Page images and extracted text

Start of Block

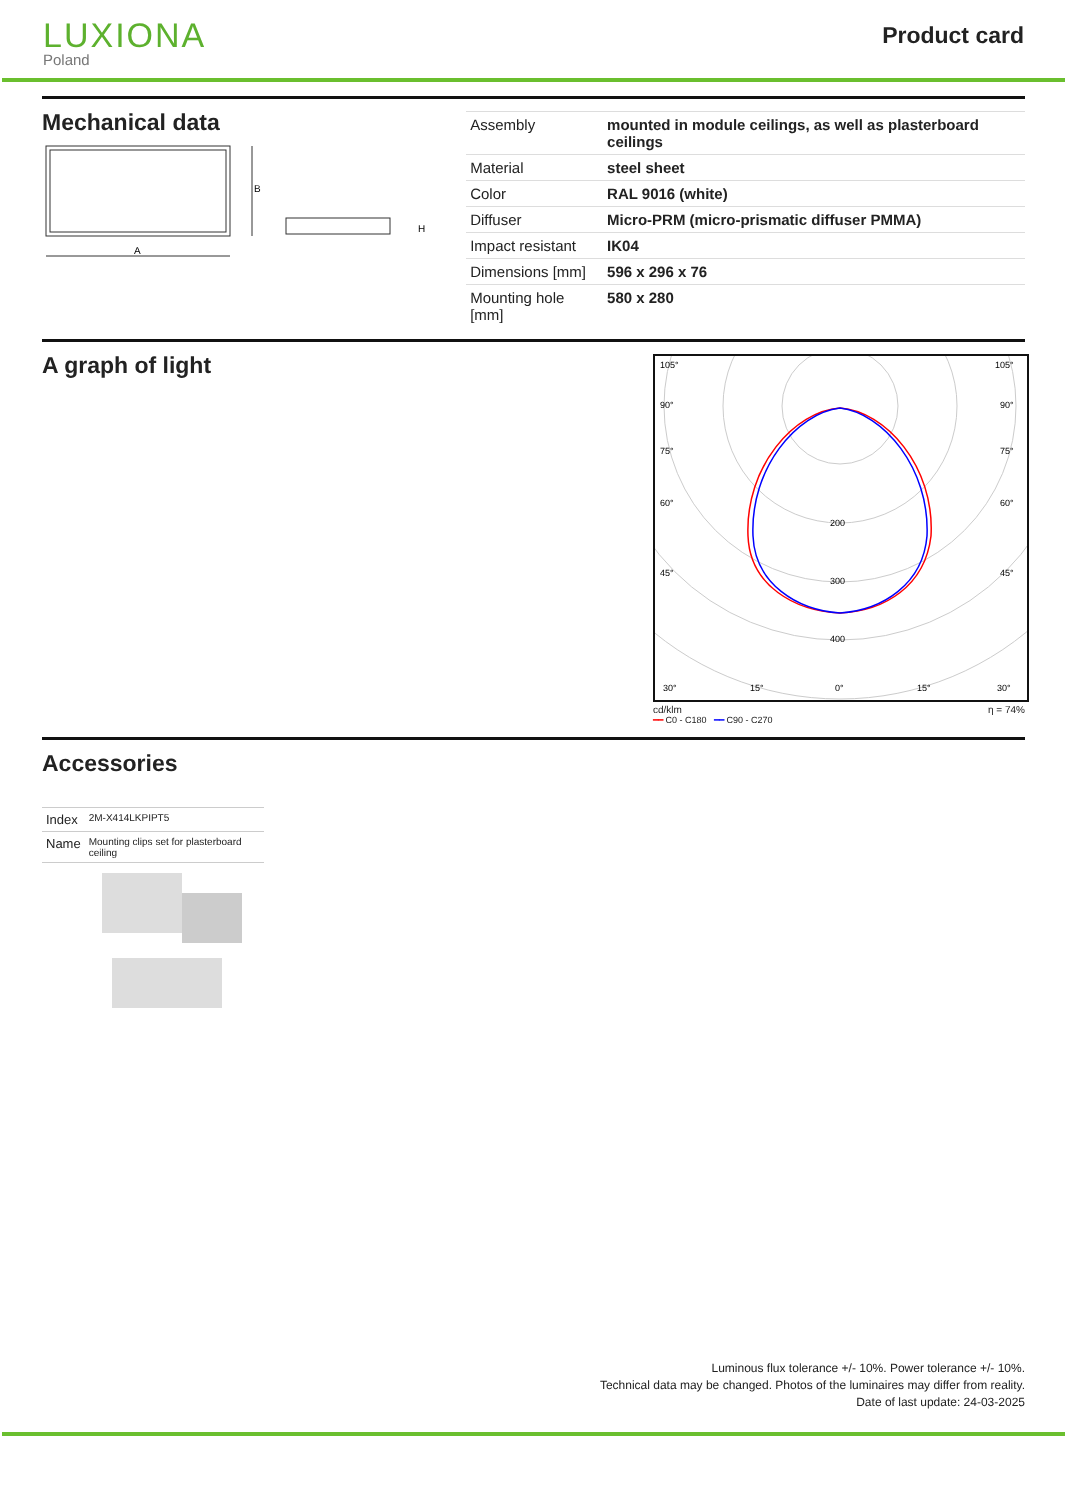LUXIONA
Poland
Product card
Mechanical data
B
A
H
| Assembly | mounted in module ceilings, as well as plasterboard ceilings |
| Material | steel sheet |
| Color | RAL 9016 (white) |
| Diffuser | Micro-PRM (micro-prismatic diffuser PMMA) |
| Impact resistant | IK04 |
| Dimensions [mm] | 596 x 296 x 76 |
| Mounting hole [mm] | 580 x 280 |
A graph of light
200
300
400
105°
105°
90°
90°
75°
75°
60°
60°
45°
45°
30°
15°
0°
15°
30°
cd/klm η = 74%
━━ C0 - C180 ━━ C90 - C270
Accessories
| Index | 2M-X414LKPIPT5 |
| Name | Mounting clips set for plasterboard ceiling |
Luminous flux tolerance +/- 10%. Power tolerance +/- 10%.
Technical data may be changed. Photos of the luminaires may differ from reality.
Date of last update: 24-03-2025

End of Block

*Exercise:*
Could you repeat the entries word for word, skipping the pictures they contain?

*Expected answer:*
LUXIONA
Poland
Product card
Mechanical data
B
A
H
| Assembly | mounted in module ceilings, as well as plasterboard ceilings |
| Material | steel sheet |
| Color | RAL 9016 (white) |
| Diffuser | Micro-PRM (micro-prismatic diffuser PMMA) |
| Impact resistant | IK04 |
| Dimensions [mm] | 596 x 296 x 76 |
| Mounting hole [mm] | 580 x 280 |
A graph of light
200
300
400
105°
105°
90°
90°
75°
75°
60°
60°
45°
45°
30°
15°
0°
15°
30°
cd/klm η = 74%
━━ C0 - C180 ━━ C90 - C270
Accessories
| Index | 2M-X414LKPIPT5 |
| Name | Mounting clips set for plasterboard ceiling |
Luminous flux tolerance +/- 10%. Power tolerance +/- 10%.
Technical data may be changed. Photos of the luminaires may differ from reality.
Date of last update: 24-03-2025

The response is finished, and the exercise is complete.